Zitierter Textauszug ▸
OGH 3Ob69/84

OGH3Ob69/843.10.1984

Der Oberste Gerichtshof hat durch den Vizepräsidenten des Obersten Gerichtshofs Kinzel als Vorsitzenden und durch die Hofräte des Obersten Gerichtshofs Dr. Hule, Dr. Klinger, Dr. Egermann und Mag. Engelmaier als Richter in den verbundenen Rechtssachen der klagenden Partei Dr. O***** I*****, vertreten durch Dr. Hanns F. Hügel, Rechtsanwalt in Mödling, wider die beklagten Parteien 1) Dr. F***** I***** (17 Cg 170/81), und 2) Dr. G***** I*****, vertreten durch Dr. Franz Insam, Rechtsanwalt in Graz (17 Cg 104/83), wegen Einwendungen nach § 35 EO, infolge Revisionsrekurses der beklagten Parteien gegen den Beschluss des Oberlandesgerichts Graz als Rekursgericht vom 14. Mai 1984, GZ 2 R 64, 65/84-46, womit der Beschluss des Landesgerichts für Zivilrechtssachen Graz vom 19. Dezember 1983, GZ 17 Cg 170/81-32, abgeändert wurde, folgenden

Beschluss

gefasst:

 

Spruch:

Dem Revisionsrekurs wird nicht Folge gegeben.

Die beklagten Parteien haben die Kosten ihres erfolglosen Rechtsmittels selbst zu tragen.

Text

Begründung

Der Kläger wurde mit den Urteilen des Landesgerichts für Zivilrechtssachen Graz, 17 Cg 275/76, des Oberlandesgerichts Graz, 2 R 113/78, und des Obersten Gerichtshofs, 5 Ob 507/79, zur Zahlung von 161.176,30 S samt bestimmter Zinsen und Prozesskosten von 44.928,48 S, 7.785,68 S und 6.961,44 S an Dr. G***** I***** verurteilt.

Gegebene Informationen ▸
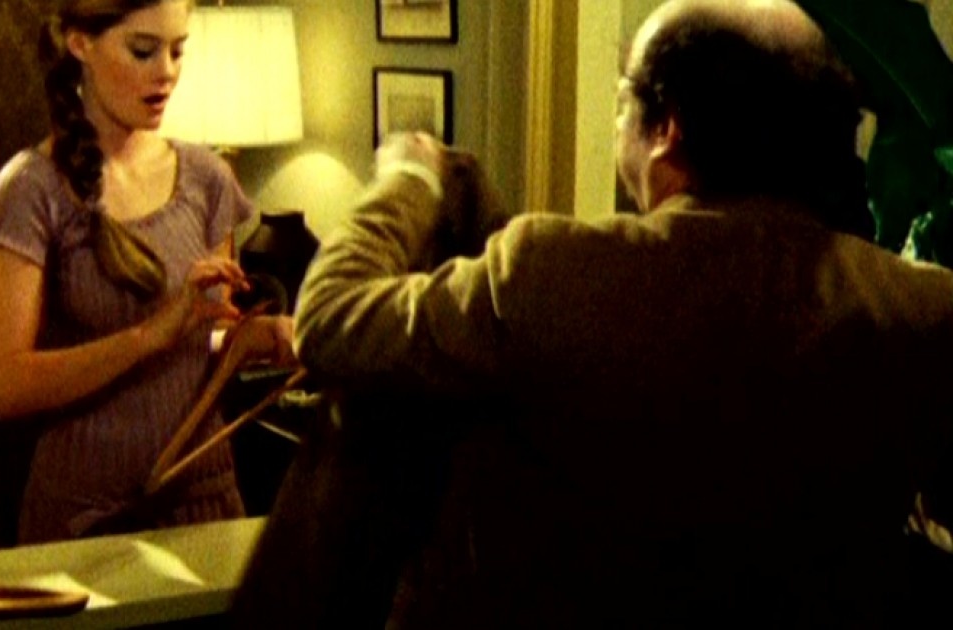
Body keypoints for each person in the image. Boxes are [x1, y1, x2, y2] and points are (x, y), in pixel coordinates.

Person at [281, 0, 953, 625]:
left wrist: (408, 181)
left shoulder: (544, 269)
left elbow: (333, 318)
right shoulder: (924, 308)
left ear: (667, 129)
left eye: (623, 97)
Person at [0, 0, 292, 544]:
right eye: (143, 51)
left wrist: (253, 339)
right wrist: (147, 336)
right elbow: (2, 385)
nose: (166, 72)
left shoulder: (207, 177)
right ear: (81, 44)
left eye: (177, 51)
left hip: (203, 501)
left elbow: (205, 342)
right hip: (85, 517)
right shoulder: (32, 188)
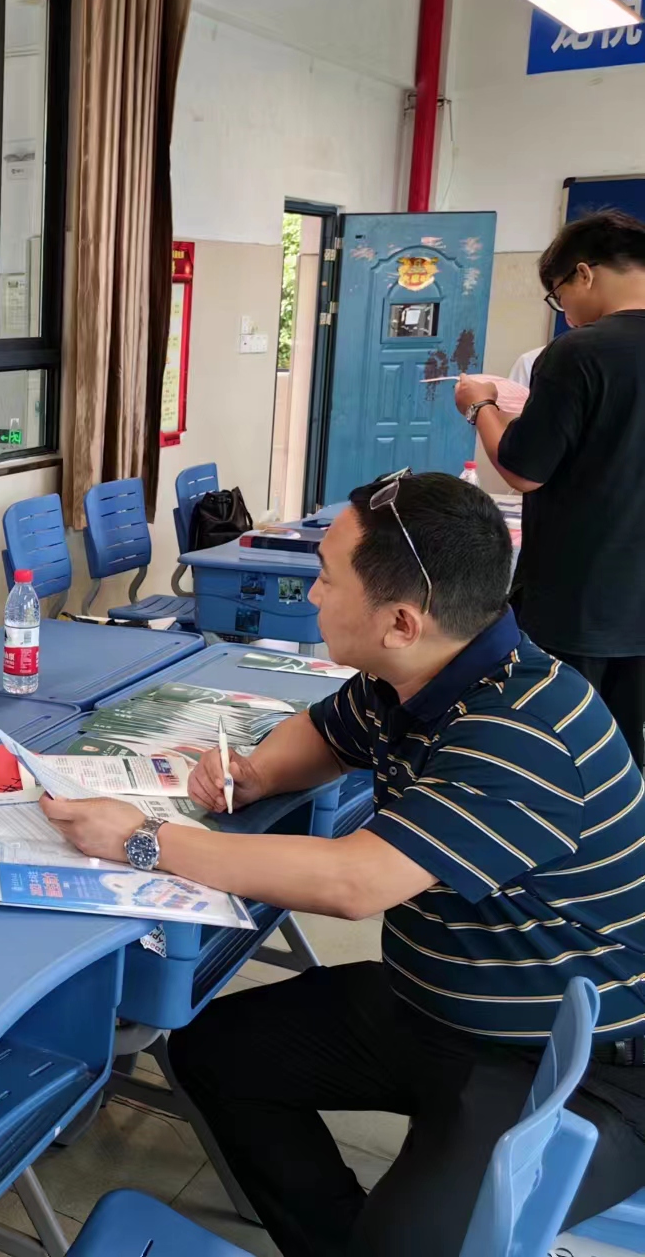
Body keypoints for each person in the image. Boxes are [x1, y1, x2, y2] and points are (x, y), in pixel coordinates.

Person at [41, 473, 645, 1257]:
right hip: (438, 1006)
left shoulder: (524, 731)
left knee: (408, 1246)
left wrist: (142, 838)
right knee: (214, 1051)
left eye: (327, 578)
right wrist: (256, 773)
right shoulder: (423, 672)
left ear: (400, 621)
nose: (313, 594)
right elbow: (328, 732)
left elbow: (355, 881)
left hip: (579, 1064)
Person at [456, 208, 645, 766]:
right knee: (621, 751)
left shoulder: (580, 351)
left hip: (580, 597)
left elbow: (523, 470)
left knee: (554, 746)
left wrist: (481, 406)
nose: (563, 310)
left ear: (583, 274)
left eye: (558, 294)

Arbeitsanweisungen ▸
(1) Zählen Sie alle Hofräte des Obersten Gerichtshofs auf, die laut der OGH-Entscheidung als Richter mitwirkten.
(2) Schreiben Sie aus der OGH-Entscheidung den Abschnitt ab, der bei den Worten „Der Kläger wurde“ beginnt und nach den Worten „G***** I***** verurteilt.“ endet.
(3) Erklären Sie anhand der OGH-Entscheidung, warum die beklagten Parteien die Kosten ihres Rechtsmittels selbst zu tragen haben.

Antworten in Reihenfolge ▸
(1) Dr. Hule, Dr. Klinger, Dr. Egermann, Mag. Engelmaier

(2)
Der Kläger wurde mit den Urteilen des Landesgerichts für Zivilrechtssachen Graz, 17 Cg 275/76, des Oberlandesgerichts Graz, 2 R 113/78, und des Obersten Gerichtshofs, 5 Ob 507/79, zur Zahlung von 161.176,30 S samt bestimmter Zinsen und Prozesskosten von 44.928,48 S, 7.785,68 S und 6.961,44 S an Dr. G***** I***** verurteilt.

(3) Ihr Rechtsmittel, der Revisionsrekurs, blieb erfolglos, weil ihm der Oberste Gerichtshof nicht Folge gab.